When you have a cable modem, your pfSense WAN is configured to use DHCP to obtain its IP address. The cable modem is the provider of that DHCP address. The cable modem operates in two modes. The normal mode, when it is properly synchronized with the CMTS (cable modem termination system) equipment of your cable ISP, is for the cable modem to pass the IP it gets from the CMTS on to pfSense using DHCP. However, when an issue occurs out in the cable TV coax plant such that your modem loses sync with the CMTS, then the cable modem goes into "private DHCP mode" and issues attached devices a local non-routable IP address (typically in the 192.168.100.0/24 subnet).
So long as pfSense sees an IP address on its WAN, it thinks things are fine and tries to use it. But that 192.168.100.x IP is not good for the internet, so nothing works properly. Ideally, when the modem loses sync and goes into that private DHCP mode, it should tell pfSense when it gets back in touch with the CMTS and obtains a proper IP address and let pfSense restart the WAN interface with the new address.
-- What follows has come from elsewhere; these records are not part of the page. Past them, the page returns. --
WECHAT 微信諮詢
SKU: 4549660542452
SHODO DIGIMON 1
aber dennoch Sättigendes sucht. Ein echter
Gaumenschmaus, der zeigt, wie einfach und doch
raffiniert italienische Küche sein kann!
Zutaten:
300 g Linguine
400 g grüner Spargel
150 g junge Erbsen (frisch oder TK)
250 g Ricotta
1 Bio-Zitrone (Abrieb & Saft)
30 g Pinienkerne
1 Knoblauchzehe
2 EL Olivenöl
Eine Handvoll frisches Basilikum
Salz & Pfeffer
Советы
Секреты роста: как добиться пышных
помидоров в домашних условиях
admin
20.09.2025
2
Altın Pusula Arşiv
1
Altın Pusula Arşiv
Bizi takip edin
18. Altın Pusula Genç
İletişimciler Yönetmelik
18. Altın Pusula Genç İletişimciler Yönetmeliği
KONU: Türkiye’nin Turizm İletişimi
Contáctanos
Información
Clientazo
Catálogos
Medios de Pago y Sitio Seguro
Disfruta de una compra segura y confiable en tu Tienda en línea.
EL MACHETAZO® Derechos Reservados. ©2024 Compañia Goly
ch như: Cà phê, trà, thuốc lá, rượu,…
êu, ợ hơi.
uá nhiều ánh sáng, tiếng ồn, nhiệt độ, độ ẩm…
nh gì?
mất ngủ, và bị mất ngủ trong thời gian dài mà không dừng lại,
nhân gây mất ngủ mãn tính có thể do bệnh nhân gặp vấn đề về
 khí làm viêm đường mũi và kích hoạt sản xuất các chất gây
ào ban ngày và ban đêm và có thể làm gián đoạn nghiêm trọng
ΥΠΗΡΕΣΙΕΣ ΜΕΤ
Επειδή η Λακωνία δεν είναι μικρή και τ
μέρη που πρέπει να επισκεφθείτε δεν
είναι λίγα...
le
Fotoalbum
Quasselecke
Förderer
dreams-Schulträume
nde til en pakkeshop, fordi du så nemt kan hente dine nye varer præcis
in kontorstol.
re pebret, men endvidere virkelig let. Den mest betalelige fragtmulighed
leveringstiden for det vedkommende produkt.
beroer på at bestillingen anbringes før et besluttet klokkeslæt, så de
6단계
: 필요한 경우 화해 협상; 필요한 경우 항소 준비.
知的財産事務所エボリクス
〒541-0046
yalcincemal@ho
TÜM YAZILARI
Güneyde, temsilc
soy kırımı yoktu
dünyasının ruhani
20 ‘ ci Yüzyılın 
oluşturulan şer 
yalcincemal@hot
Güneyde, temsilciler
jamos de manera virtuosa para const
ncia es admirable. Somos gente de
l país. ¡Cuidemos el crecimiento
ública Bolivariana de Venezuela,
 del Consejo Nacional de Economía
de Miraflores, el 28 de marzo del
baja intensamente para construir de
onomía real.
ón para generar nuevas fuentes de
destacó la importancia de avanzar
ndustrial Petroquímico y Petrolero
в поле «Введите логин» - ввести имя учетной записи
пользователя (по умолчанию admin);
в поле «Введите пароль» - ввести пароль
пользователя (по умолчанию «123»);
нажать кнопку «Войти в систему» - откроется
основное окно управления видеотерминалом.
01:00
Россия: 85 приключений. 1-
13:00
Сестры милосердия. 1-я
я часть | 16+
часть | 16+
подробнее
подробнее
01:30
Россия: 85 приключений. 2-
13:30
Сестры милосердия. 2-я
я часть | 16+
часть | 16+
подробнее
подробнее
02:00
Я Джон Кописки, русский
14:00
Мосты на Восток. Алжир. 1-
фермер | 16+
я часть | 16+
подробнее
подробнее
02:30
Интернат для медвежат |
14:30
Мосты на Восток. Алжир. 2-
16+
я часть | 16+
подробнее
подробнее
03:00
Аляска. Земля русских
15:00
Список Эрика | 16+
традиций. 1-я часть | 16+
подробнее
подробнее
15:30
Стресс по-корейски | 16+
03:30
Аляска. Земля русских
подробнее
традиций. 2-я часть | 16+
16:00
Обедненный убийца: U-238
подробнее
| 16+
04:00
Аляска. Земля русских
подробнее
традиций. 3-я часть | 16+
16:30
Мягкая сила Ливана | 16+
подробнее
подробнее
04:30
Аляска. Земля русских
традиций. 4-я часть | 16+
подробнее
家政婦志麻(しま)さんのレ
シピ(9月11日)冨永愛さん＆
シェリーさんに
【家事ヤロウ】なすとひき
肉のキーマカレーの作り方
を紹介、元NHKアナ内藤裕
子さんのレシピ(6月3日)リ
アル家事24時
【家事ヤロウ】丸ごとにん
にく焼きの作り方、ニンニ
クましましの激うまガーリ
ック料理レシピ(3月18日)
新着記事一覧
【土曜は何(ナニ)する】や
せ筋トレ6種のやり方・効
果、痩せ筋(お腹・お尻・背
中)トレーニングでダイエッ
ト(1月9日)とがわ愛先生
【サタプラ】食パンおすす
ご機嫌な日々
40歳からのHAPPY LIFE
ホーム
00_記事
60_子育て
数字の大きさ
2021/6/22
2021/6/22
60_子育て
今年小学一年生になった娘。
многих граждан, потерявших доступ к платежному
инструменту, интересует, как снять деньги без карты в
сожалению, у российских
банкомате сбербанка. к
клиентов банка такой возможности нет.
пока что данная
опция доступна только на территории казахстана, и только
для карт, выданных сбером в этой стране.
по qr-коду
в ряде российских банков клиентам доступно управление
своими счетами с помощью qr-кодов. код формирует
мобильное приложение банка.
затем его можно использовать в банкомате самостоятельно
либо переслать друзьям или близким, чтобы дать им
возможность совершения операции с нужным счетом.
Unfortunately that can sometimes not happen properly and pfSense winds up stuck with the non-routable private address.
Telling pfSense to ignore DHCP offers from the cable modem's private DHCP pool (that 192.168.100.0/24 pool) can prevent pfSense from getting "stuck" on the private non-routable IP. That still won't stop your upstream issue that is the root cause, but it will prevent pfSense from getting stuck on one of those non-routable IP addresses whenever loss of sync happens.
-
Du kører med en Yousee forbindelse.
Sagem modem skal i bridge mode og være helt transparent. Det klarer yousee support.
Dernæst konfigurerer du DHCP på pfsense og lader den stå der.
Så kører det.
-
@bmeeks Thanks a lot for the indepth explanation. That sure makes sense. Hoping my ISP is able to see why it's loosing sync.
-
Current status:
Talked to a technician from my ISP today. He reports that Sagem apparently have issues with intermittent "freeze ups" when OFDN channels are activated on upstream for the Docsis 3.1 standard.
For now, he has deactivated those channels on my connection, which apparently removes the "freeze" problem. Fingers crossed, that it will also remove my sync problem.
New firmware is being worked on.
-
Huh, that sounds fun. But that's a good response from an ISP, most would never admit any fault exists.
Steve
-
So far, so good. It's been 48+ hours since the last dropout. Looks like the removal of OFDM** upstream channels, solved the issue. Now I'm waiting for the new firmware to arrive.
Not a single error in the logs since. Thanks for your help so far.
-
14 days after and my connection is rock solid. Thanks for your help.
-
@jim82 said in WAN looses connection randomly with 24-36 hours - tried everything:
14 days after and my connection is rock solid. Thanks for your help.